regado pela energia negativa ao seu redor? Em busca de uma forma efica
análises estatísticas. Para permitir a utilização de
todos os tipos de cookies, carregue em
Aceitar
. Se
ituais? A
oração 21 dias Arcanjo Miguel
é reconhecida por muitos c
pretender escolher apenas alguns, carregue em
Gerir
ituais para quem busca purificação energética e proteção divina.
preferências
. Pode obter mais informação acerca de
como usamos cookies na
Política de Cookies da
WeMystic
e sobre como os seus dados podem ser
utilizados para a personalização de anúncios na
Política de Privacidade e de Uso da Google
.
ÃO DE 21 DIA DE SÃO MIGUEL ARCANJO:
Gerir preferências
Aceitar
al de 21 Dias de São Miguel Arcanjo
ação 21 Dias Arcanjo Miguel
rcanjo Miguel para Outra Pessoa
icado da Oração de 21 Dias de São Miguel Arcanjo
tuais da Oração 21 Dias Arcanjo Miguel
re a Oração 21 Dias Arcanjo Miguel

◇ ◇ ◇ ◇

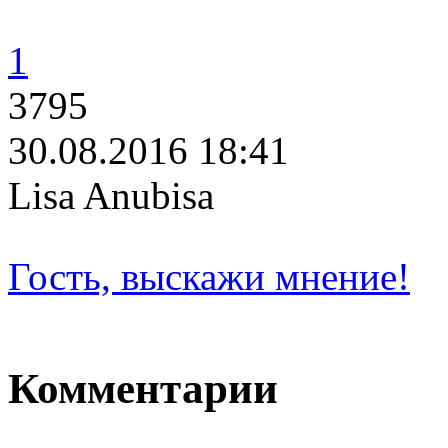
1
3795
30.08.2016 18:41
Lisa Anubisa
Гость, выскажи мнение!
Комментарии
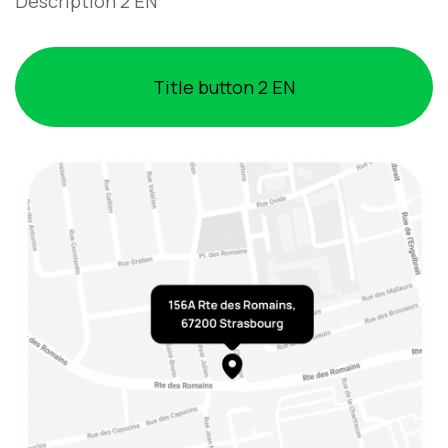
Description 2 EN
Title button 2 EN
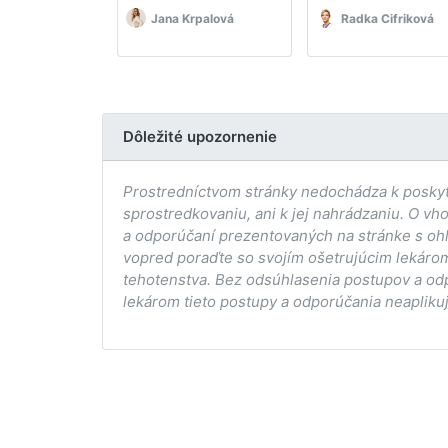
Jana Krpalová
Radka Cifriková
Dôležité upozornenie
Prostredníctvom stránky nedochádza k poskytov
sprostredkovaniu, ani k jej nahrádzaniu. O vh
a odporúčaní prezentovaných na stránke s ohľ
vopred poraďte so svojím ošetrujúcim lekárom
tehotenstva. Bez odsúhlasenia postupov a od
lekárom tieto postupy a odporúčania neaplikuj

◇ ◇ ◇ ◇

_Work item_.
Transcribe the material word for word, from the line containing "Description 2 EN" down to the line containing "lekárom tieto postupy a odporúčania neaplikuj", including both of those lines. Leave out the pictures.

_Result of the task_.
Description 2 EN
Title button 2 EN
Jana Krpalová
Radka Cifriková
Dôležité upozornenie
Prostredníctvom stránky nedochádza k poskytov
sprostredkovaniu, ani k jej nahrádzaniu. O vh
a odporúčaní prezentovaných na stránke s ohľ
vopred poraďte so svojím ošetrujúcim lekárom
tehotenstva. Bez odsúhlasenia postupov a od
lekárom tieto postupy a odporúčania neaplikuj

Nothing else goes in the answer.